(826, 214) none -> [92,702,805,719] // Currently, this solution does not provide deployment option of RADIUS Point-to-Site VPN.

———

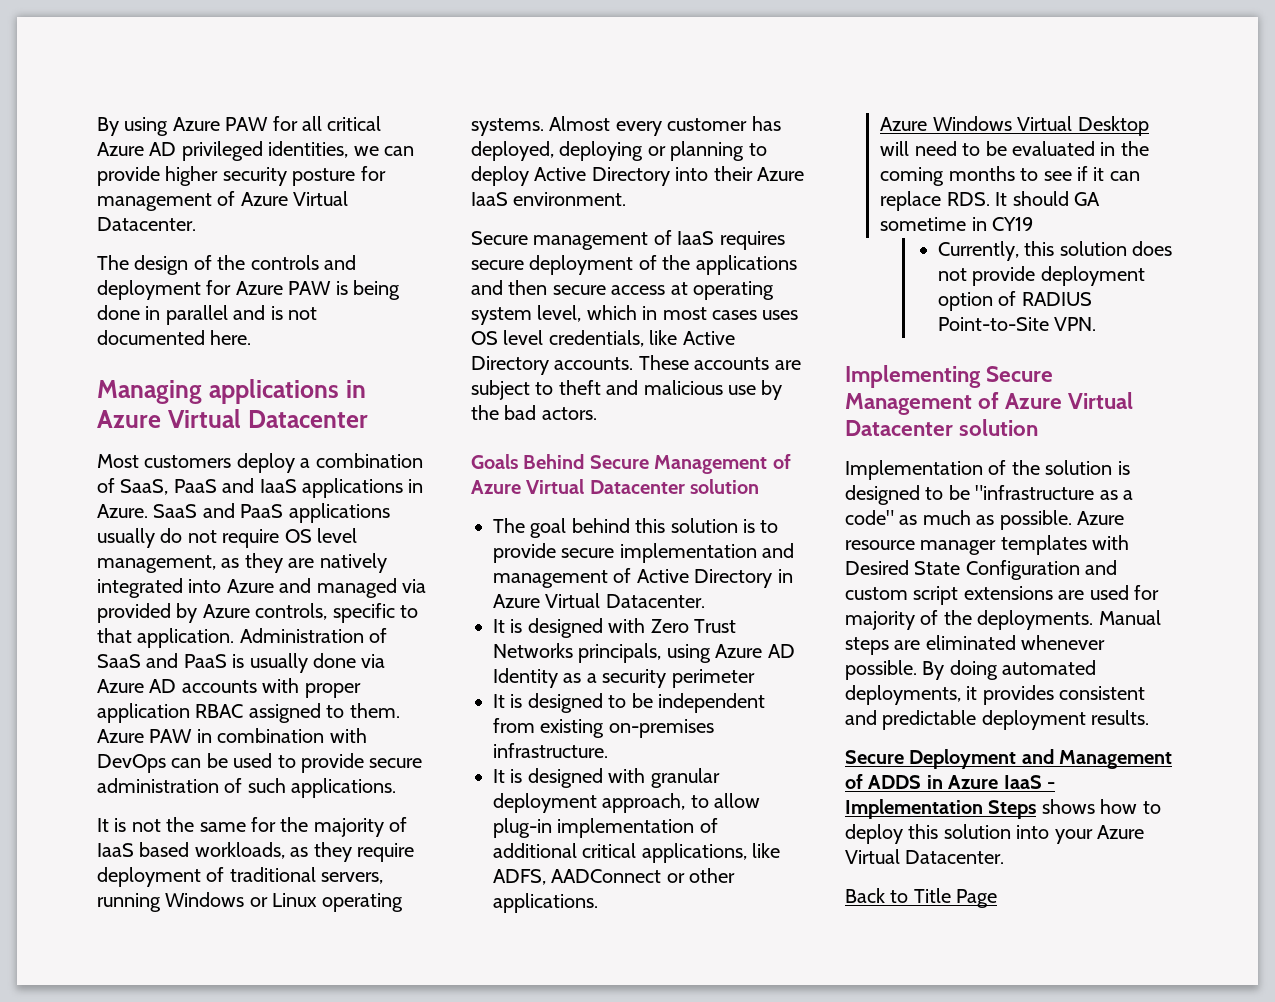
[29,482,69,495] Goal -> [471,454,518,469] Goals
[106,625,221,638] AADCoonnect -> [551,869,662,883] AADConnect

———

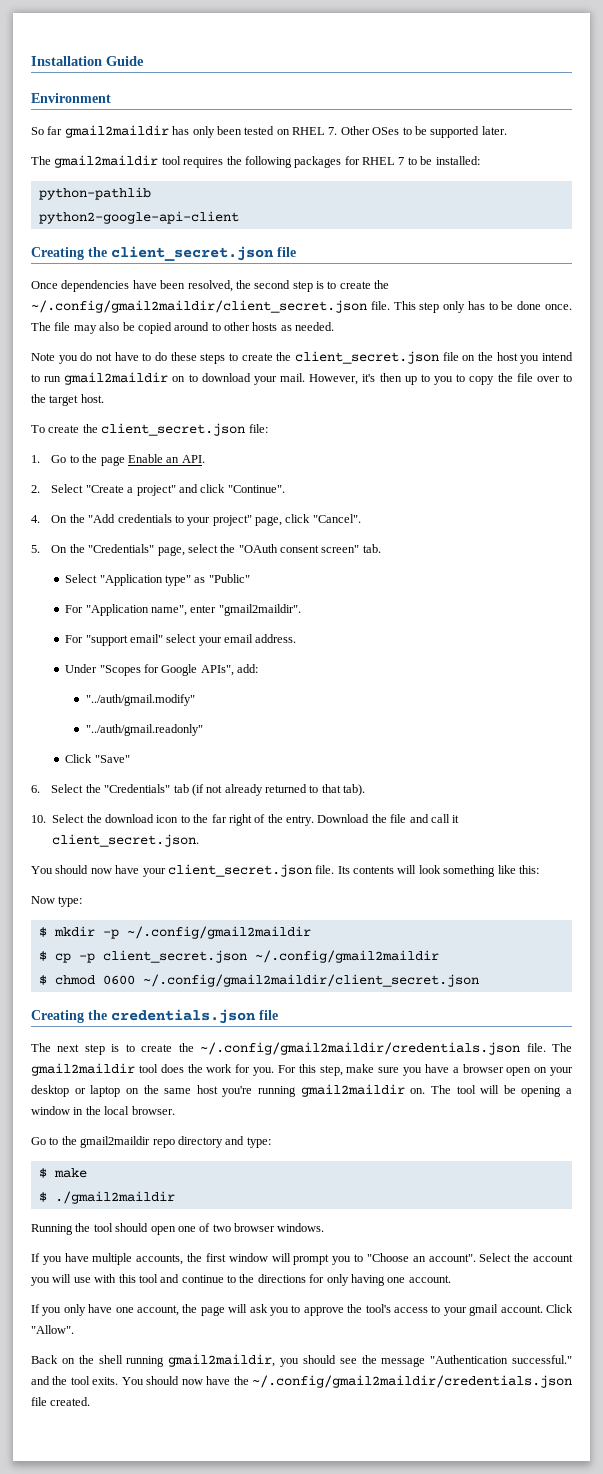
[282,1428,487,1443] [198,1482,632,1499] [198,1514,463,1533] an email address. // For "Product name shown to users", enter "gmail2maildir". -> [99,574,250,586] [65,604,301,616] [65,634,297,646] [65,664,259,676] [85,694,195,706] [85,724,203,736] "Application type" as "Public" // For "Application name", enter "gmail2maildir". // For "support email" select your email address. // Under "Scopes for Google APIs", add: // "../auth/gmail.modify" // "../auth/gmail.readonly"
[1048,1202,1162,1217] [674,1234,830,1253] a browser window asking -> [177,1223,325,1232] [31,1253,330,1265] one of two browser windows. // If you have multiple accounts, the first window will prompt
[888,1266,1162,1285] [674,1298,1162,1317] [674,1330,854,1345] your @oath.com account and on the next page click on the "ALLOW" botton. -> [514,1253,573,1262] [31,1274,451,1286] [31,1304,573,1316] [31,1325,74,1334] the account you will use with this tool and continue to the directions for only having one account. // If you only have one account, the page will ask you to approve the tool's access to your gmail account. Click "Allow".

———

▶ [What you should do]: Working from the material above, retype exactly the lines from the one with "[29,482,69,495] Goal ->" through the one with "[106,625,221,638] AADCoonnect ->", both included, and only those lines.

▶ [Written solution]:
[29,482,69,495] Goal -> [471,454,518,469] Goals
[106,625,221,638] AADCoonnect -> [551,869,662,883] AADConnect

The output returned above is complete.